I have a few hundred GPS data points (saved in an ArcGIS Pro 2.9 file geodatabase) that logged simultaneously with different speeds. I am looking to write a Python script that will compare each row's DateTime field, and if they are identical, update the first occurrence with the lowest speed (int field) logged.
INPUT:
|OID| DateTime |Speed|
| 1 | 12/11/2021 16:41:21 | 14 |
| 2 | 12/11/2021 16:41:21 | 12 |
| 3 | 12/11/2021 16:41:32 | 20 |
| 4 | 12/11/2021 16:41:32 | 25 |
TARGET:
|OID| Time |Speed|
| 1 | 12/11/2021 16:41:21 | 12 |
| 2 | 12/11/2021 16:41:32 | 20 |
Below is the code I used to delete exact duplicates:
check_fields = ['OBJECTID', 'SpeedDate' # concatenated speed and date fields]
found_values = defaultdict(set)
with arcpy.da.UpdateCursor(input_dataset, check_fields) as cursor:
for row in cursor:
for i, column in enumerate(check_fields):
if row[i] in found_values[column]:
cursor.deleteRow()
break
else:
for column, value in zip(check_fields, row):
found_values[column].add(value)
I'm pretty new to using UpdateCursor and ArcPy in general. I assume the first part of this code will still be useful in creating a set of unique values.

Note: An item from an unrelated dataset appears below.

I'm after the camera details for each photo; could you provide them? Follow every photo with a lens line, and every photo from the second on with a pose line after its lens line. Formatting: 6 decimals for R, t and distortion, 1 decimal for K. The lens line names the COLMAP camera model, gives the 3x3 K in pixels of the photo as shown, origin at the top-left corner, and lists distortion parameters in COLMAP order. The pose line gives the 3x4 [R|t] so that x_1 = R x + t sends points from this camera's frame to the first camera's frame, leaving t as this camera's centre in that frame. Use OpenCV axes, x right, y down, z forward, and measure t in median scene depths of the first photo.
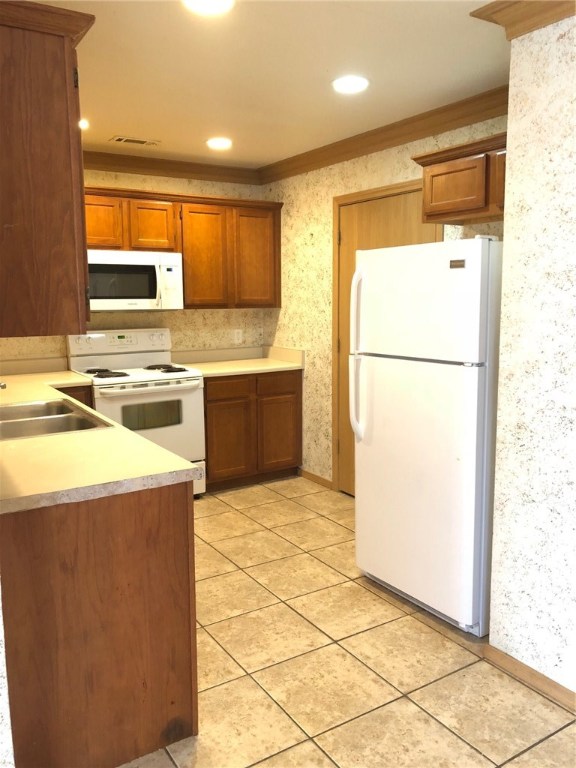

How do I go about assigning the first occurrence a value based on a second row comparison?
Best Answer
Create a list of tuples using da.SearchCursor. Sort the list by date and speed, so the lowest speed for each date comes last. Create a dictionary of datetime:lowest speed. Create a dictionary of OID:lowest speed, update.